→ **YOUR OBJECTIVE**
Return the blog post below about a birthday in Rome in full, word for word.

*** DOCUMENT SEGMENT ***

"My soul is elsewhere, I'm sure of that. And I intend to end up there." -- Rumi

Sunday, December 2, 2012

Rome: Coming of Age in the Eternal City

As many of you know, hobbits come of age when they are 33.  Before then, they are considered to be in the "tweens", an awkward and irresponsible age where young hobbits can get away with acting much like Peregrin Took.

I can tell you right now that I make absolutely no promises to change or curtail my behavior or grow up even a little no matter what birthday I've just had, but the fact remains that I had my hobbit's Coming Of Age Birthday on my first full day in Rome, November 13.

When planning this Europe trip, I had so wanted to somehow have my birthday in my very favorite place in the world, and half by accident, half by design it ended up working out just that way.  But what do you do for your 33rd birthday when you are alone in Bella Roma?  Despite being exactly where I wanted to be, I found myself feeling just the smallest bit of melancholy at reaching my mid-thirties, and all alone.  So I decided that the perfect birthday activity would be to do one of the things I had most regretting missing the first time I was here:  touring the Keats/Shelley house next to the Spanish Steps, and then visiting their graves in the Protestant Cemetery.

*** End of DOCUMENT SEGMENT ***
*** INFORMATION PROVIDED ***

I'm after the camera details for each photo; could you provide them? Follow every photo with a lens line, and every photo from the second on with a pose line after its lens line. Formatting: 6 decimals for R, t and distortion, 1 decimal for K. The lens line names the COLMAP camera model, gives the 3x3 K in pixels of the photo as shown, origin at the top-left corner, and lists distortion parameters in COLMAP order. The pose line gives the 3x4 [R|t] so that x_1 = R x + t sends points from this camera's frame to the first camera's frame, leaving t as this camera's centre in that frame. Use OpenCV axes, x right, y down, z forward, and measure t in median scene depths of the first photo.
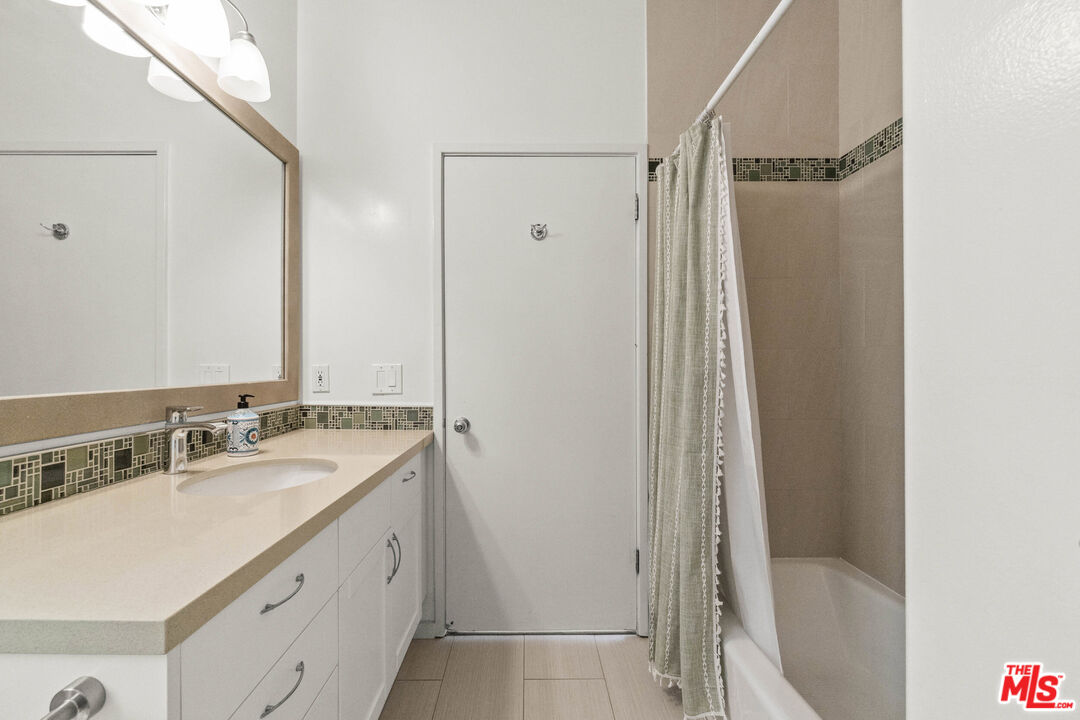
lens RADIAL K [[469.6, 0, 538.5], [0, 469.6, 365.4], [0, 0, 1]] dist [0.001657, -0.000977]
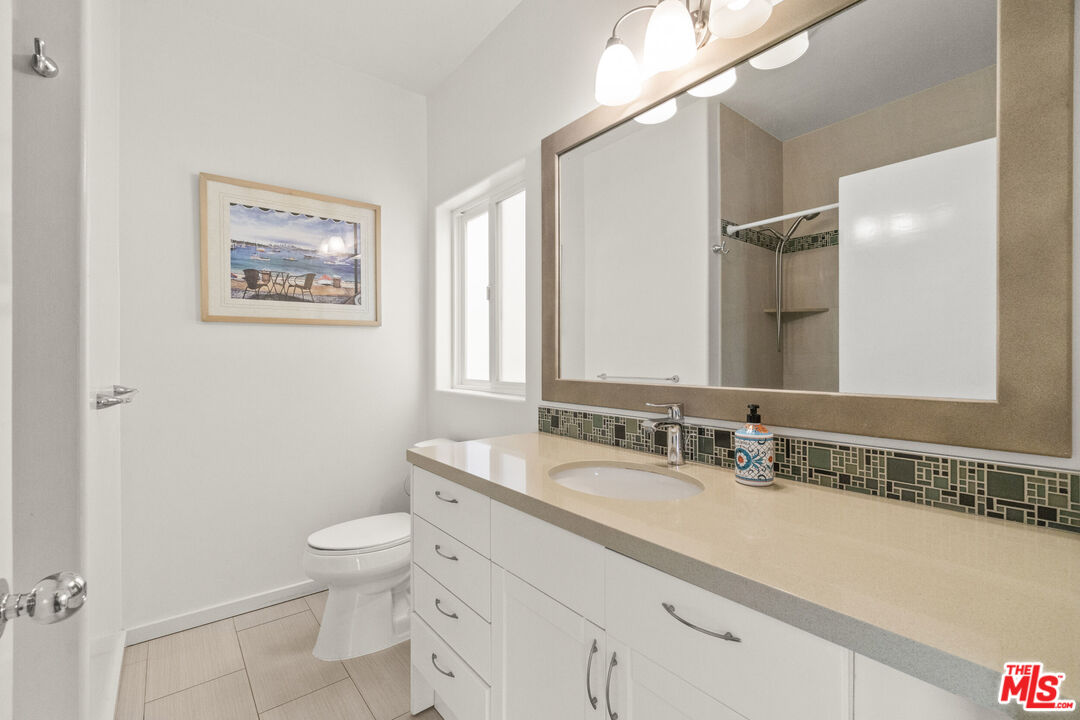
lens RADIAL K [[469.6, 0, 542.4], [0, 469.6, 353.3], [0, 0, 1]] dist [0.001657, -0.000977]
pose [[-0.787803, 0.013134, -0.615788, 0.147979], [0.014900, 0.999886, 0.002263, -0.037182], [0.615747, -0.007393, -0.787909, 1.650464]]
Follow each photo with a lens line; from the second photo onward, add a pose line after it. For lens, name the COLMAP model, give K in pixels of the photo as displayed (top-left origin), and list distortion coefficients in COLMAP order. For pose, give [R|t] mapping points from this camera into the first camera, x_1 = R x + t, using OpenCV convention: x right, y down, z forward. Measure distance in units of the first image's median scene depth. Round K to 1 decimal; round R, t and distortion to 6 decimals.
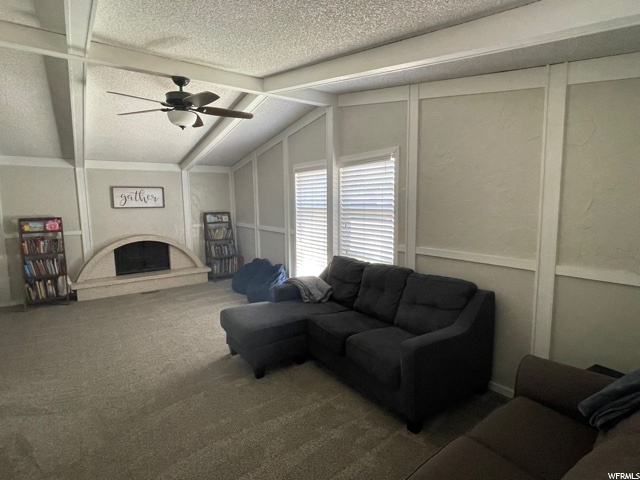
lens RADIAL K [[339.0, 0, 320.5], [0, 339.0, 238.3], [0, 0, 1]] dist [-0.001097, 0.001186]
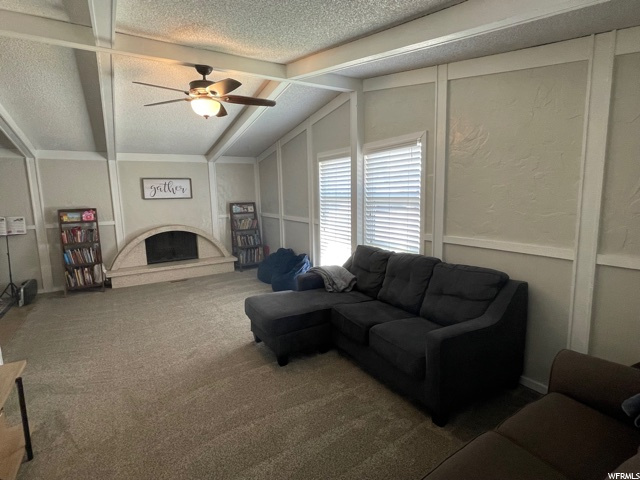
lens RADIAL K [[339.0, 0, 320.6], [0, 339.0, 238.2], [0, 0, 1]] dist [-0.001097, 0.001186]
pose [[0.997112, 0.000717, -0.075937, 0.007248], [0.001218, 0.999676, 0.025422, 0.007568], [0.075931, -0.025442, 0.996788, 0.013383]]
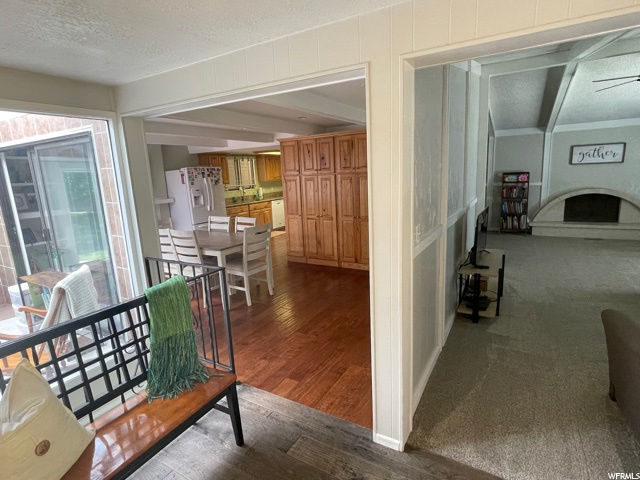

*** End of INFORMATION PROVIDED ***

→ **OUTPUT**
"My soul is elsewhere, I'm sure of that. And I intend to end up there." -- Rumi

Sunday, December 2, 2012

Rome: Coming of Age in the Eternal City

As many of you know, hobbits come of age when they are 33.  Before then, they are considered to be in the "tweens", an awkward and irresponsible age where young hobbits can get away with acting much like Peregrin Took.

I can tell you right now that I make absolutely no promises to change or curtail my behavior or grow up even a little no matter what birthday I've just had, but the fact remains that I had my hobbit's Coming Of Age Birthday on my first full day in Rome, November 13.

When planning this Europe trip, I had so wanted to somehow have my birthday in my very favorite place in the world, and half by accident, half by design it ended up working out just that way.  But what do you do for your 33rd birthday when you are alone in Bella Roma?  Despite being exactly where I wanted to be, I found myself feeling just the smallest bit of melancholy at reaching my mid-thirties, and all alone.  So I decided that the perfect birthday activity would be to do one of the things I had most regretting missing the first time I was here:  touring the Keats/Shelley house next to the Spanish Steps, and then visiting their graves in the Protestant Cemetery.